As you probably know, there are two ways to write a LINQ query in C#. The way I personally prefer is to use the “query comprehension” syntax:

from customer in customerList
where customer.City == "London"
select customer.Name

Or you can, equivalently, use the “fluent method call” syntax:

customerList
.Where(customer=>customer.City == "London")
.Select(customer=>customer.Name)

These are guaranteed to be equivalent because the compiler simply transforms the former syntax into the latter syntax before it compiles it. An interesting aspect of this transformation is that it is (almost) entirely syntactic. (The "transparent identifiers" generated for certain queries require a small amount of semantic analysis to determine the corresponding anonymous type, but for the most part, all we do is just pull the raw hunks of code out of each clause and reorganize the program into the method call form.) Once it is in a form that the rest of the compiler can understand, then semantic analysis proceeds as usual.
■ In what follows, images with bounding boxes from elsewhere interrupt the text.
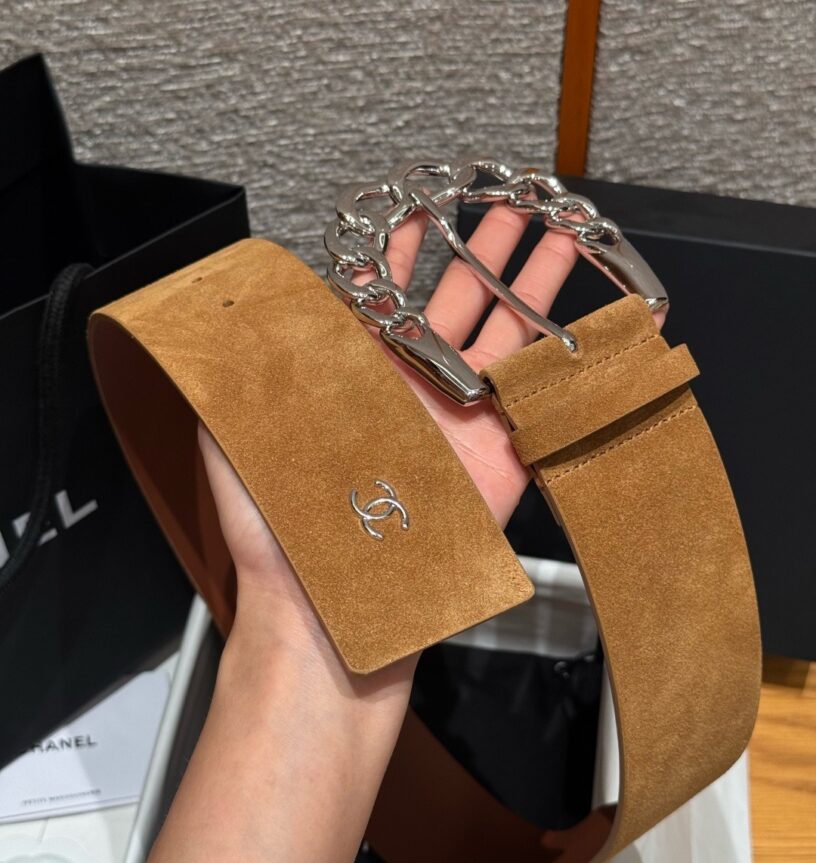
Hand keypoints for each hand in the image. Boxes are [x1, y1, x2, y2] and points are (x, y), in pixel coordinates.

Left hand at [199, 204, 587, 638]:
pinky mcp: (503, 465)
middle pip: (458, 307)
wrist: (331, 612)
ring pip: (507, 342)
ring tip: (559, 237)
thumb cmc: (279, 532)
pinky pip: (545, 408)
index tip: (421, 208)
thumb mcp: (240, 437)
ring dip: (533, 287)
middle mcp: (413, 397)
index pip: (386, 301)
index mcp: (356, 383)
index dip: (403, 253)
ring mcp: (462, 428)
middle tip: (512, 208)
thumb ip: (247, 374)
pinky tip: (596, 324)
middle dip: (485, 253)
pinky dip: (575, 366)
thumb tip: (248, 312)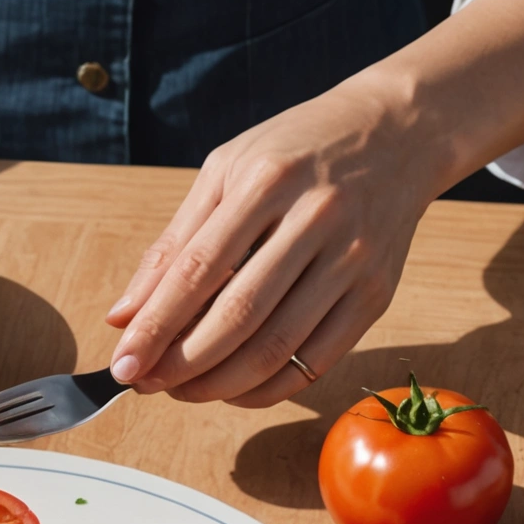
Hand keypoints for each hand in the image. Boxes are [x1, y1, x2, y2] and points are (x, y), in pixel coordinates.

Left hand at [104, 77, 434, 407]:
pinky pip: (313, 363)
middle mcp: (316, 219)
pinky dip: (265, 389)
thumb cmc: (298, 152)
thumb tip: (122, 316)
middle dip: (181, 365)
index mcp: (267, 182)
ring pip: (275, 348)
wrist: (400, 132)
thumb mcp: (226, 172)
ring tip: (181, 392)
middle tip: (146, 384)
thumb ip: (173, 244)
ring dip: (218, 385)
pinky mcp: (376, 295)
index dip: (155, 328)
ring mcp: (352, 260)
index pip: (197, 272)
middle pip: (237, 318)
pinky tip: (232, 390)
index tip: (122, 365)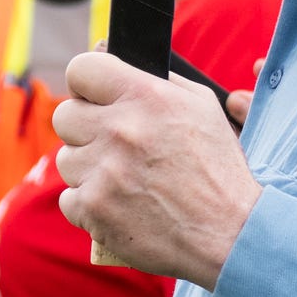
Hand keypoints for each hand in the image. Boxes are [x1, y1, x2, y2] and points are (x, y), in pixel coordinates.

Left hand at [53, 52, 260, 288]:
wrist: (232, 235)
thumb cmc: (218, 170)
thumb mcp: (201, 107)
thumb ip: (159, 79)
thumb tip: (118, 60)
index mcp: (145, 96)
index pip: (80, 69)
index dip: (85, 83)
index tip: (92, 96)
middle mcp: (120, 129)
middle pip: (64, 115)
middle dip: (84, 127)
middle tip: (109, 143)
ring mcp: (104, 171)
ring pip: (65, 159)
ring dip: (87, 168)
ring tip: (121, 178)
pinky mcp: (95, 209)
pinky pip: (69, 198)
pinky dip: (89, 204)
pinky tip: (117, 204)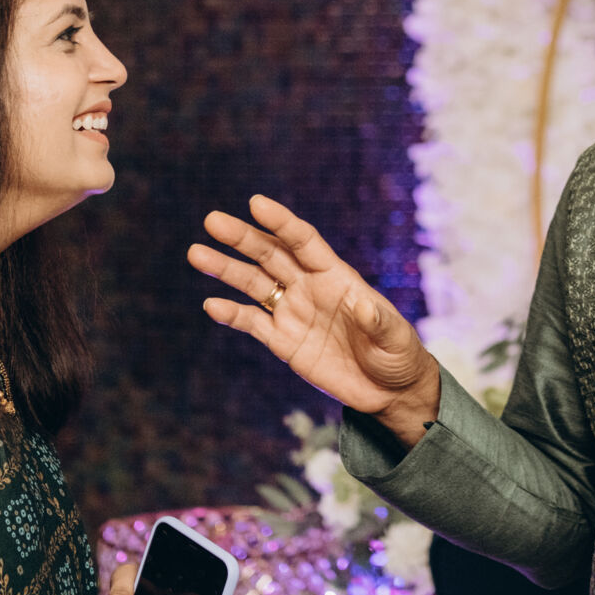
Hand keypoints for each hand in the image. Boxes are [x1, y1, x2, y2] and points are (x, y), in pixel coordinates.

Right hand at [191, 194, 441, 443]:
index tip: (256, 203)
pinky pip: (252, 323)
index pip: (303, 242)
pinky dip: (231, 314)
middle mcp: (309, 288)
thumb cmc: (398, 355)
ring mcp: (293, 313)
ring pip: (254, 284)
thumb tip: (363, 305)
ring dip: (226, 269)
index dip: (281, 223)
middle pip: (270, 255)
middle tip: (213, 221)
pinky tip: (210, 304)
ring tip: (197, 253)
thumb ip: (379, 321)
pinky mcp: (283, 342)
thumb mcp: (396, 338)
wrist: (388, 390)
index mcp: (336, 276)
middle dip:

This means that it is perfectly legal to do dumb things. For example, suppose we decide that by “where” we mean don’t mean “filter”, we actually mean “multiply”. And by “select” we actually mean “add”, not “project”. No problem!

static class ExtInt
{
public static int Where(this int c, Func<int, int> f)
{
return f(0) * c;
}
public static int Select(this int c, Func<int, int> f)
{
return f(0) + c;
}
}

int ten = 10;
int twenty = 20;
int thirty = 30;
int result = from c in ten where twenty select thirty;
Console.WriteLine(result);

And sure enough, ten where/times twenty select/plus thirty is 230. This is a deeply strange way to write a mathematical expression, but legal.

The semantics of the Where method are supposed to be “takes a collection of T and a predicate mapping T to bool, and returns a filtered collection of those T items which match the predicate”. This method does not take a collection or a predicate, it does not return a collection, and it certainly does not have the semantics of filtering, but the compiler neither knows nor cares about any of those facts. All the compiler does is syntactically turn that line into

int result = ten.Where(c=>twenty).Select(c=>thirty);

and compile it; that line compiles just fine, so, no problem as far as the compiler is concerned.

The C# specification has a section which describes the pattern we expect a query provider to implement: that Where takes a predicate, and so on. But we perform no checks whatsoever that you successfully implemented a query provider that implements either the form or the semantics of our recommended pattern. If you do something crazy, like redefine “where” to take something other than a predicate and you get crazy results, then, well, what can I tell you? If it hurts when you do that then don’t do that!